─── TASK DATA

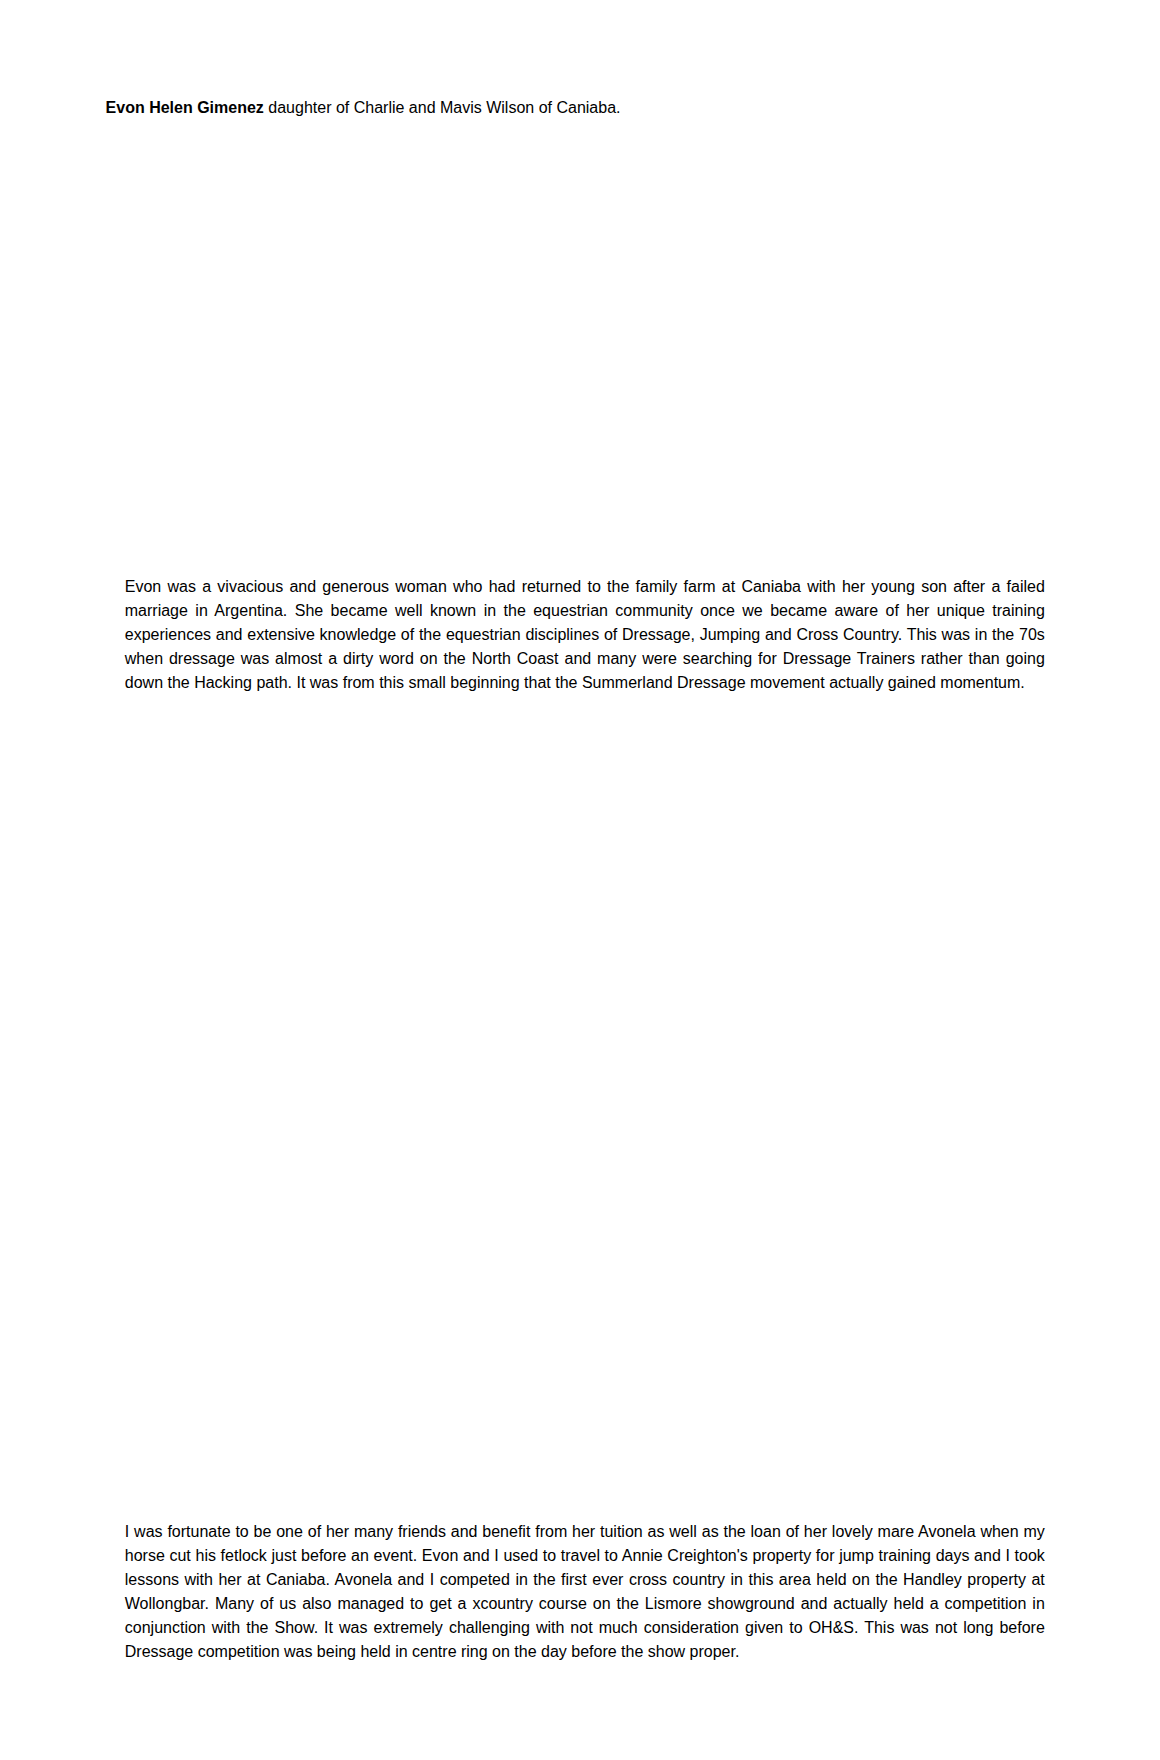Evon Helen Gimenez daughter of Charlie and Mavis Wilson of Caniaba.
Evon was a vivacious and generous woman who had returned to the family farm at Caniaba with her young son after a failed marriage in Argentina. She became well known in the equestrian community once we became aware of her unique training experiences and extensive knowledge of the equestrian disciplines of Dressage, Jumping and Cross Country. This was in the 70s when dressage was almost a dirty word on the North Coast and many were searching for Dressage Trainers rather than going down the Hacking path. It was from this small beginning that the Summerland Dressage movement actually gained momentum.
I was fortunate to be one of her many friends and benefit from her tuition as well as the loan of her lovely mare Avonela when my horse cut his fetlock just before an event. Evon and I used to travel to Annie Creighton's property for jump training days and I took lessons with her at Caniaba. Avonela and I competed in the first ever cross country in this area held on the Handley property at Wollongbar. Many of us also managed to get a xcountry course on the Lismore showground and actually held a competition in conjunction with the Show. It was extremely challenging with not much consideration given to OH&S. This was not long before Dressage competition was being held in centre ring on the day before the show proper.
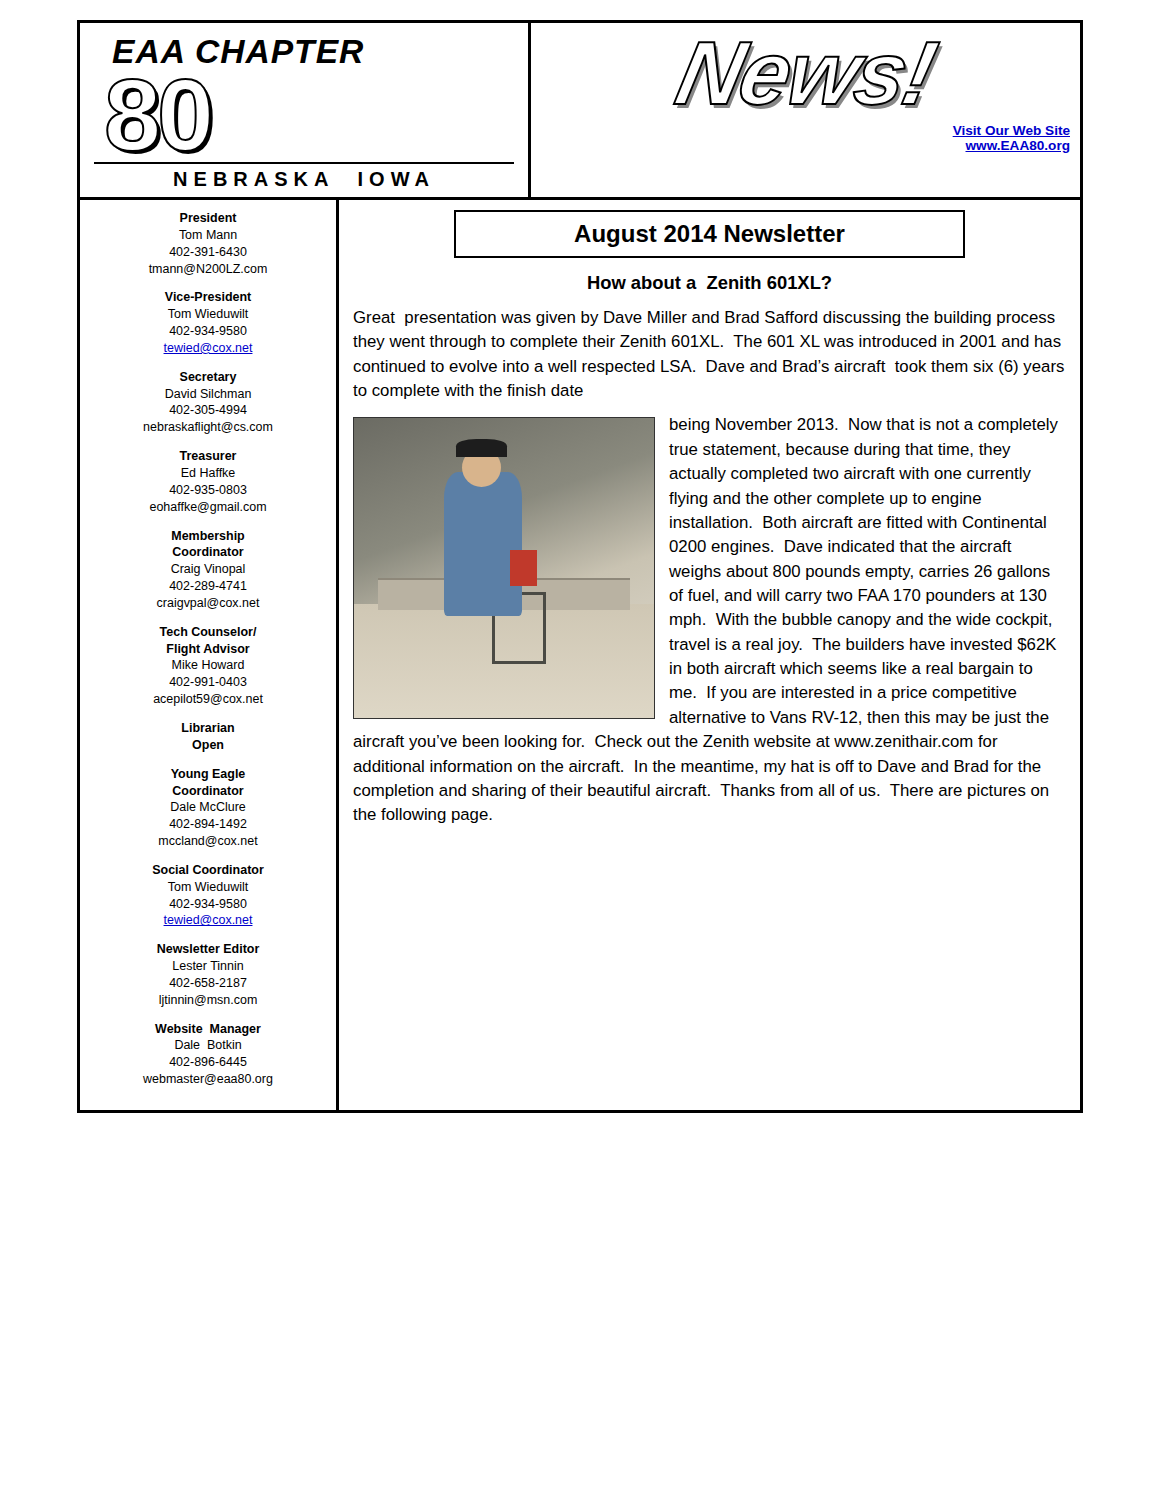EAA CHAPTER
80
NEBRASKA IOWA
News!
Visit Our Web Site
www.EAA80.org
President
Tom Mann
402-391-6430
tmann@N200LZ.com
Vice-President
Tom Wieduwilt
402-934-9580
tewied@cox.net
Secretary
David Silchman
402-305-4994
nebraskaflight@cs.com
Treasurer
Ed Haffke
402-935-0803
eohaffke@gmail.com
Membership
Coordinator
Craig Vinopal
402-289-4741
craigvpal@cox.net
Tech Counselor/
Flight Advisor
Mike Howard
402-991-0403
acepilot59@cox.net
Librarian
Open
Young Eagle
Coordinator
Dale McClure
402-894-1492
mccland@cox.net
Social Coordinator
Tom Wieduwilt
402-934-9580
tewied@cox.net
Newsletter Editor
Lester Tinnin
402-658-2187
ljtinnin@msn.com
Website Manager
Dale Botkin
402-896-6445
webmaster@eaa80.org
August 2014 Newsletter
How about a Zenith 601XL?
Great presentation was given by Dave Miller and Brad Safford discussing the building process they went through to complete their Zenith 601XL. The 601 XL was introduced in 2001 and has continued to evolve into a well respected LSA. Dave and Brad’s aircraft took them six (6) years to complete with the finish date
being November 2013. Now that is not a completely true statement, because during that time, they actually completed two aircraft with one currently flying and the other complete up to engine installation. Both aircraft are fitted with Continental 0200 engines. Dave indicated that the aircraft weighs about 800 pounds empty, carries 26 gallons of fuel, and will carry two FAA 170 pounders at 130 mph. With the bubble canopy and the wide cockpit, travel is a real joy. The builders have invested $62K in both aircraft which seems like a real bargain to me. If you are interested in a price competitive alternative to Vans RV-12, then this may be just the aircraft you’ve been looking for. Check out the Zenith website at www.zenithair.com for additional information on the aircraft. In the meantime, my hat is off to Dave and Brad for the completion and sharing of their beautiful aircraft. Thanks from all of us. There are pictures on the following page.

──────
─── TASK DATA

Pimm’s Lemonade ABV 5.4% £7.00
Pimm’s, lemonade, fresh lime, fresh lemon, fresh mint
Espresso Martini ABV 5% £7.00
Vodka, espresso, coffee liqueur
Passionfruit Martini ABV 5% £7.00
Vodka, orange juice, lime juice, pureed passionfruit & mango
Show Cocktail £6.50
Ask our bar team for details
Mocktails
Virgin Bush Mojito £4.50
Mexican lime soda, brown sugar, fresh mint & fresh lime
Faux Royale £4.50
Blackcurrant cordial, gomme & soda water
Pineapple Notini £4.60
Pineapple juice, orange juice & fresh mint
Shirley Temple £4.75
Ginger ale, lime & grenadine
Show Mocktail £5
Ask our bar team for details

──────
─── TASK DATA

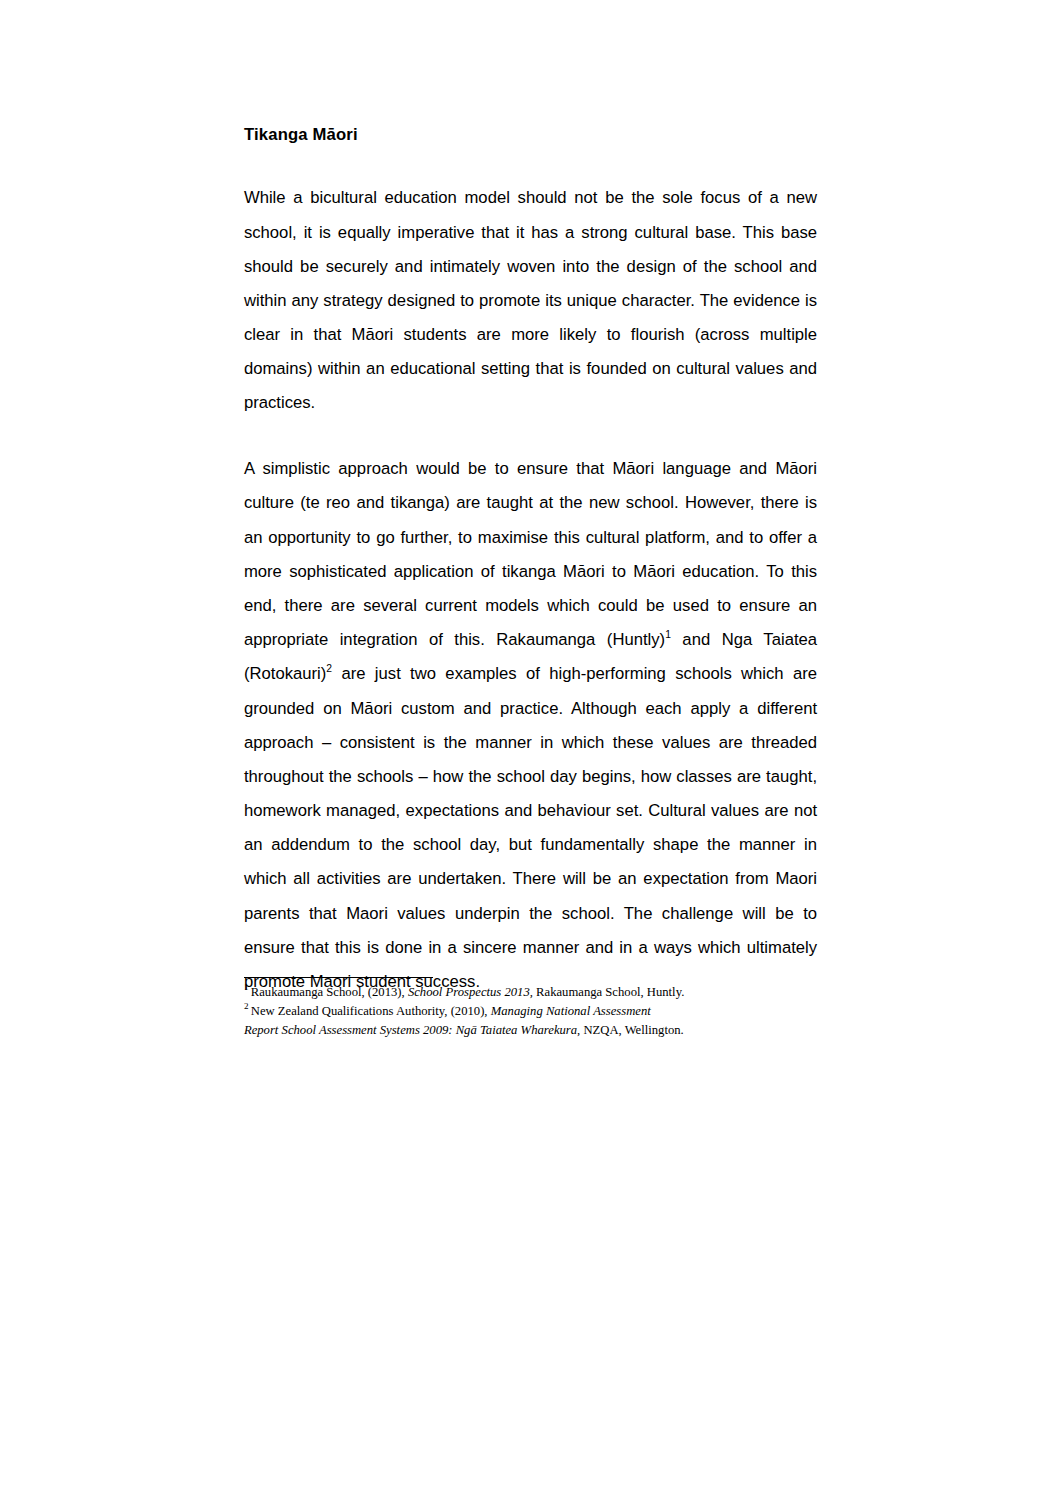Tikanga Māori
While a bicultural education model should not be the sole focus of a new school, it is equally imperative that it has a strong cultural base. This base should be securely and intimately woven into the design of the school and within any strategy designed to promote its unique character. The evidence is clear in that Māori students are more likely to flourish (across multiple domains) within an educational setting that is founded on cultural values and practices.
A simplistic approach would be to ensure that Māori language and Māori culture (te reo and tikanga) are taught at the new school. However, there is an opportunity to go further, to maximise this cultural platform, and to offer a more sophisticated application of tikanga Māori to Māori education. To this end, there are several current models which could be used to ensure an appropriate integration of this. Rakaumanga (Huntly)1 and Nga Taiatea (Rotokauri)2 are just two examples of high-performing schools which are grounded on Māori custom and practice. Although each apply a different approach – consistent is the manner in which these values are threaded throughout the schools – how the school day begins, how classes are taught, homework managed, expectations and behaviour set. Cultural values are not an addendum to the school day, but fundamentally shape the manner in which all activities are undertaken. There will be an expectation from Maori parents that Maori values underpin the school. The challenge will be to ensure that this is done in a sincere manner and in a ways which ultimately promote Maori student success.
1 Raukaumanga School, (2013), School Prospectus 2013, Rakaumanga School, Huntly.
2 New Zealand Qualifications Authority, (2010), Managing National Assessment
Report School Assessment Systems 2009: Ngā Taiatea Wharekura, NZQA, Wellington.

──────

◆ **EXERCISE GOAL**:
A verbatim transcription is needed of the lines above, starting at the line with "402-991-0403" and ending at the line with "Great presentation was", both included, and of nothing else.

◆ **ANSWER**:
402-991-0403
acepilot59@cox.net
Librarian
Open
Young Eagle
Coordinator
Dale McClure
402-894-1492
mccland@cox.net
Social Coordinator
Tom Wieduwilt
402-934-9580
tewied@cox.net
Newsletter Editor
Lester Tinnin
402-658-2187
ljtinnin@msn.com
Website Manager
Dale Botkin
402-896-6445
webmaster@eaa80.org
August 2014 Newsletter
How about a Zenith 601XL?
Great presentation was given by Dave Miller and Brad Safford discussing the building process they went through to complete their Zenith 601XL. The 601 XL was introduced in 2001 and has continued to evolve into a well respected LSA. Dave and Brad’s aircraft took them six (6) years to complete with the finish date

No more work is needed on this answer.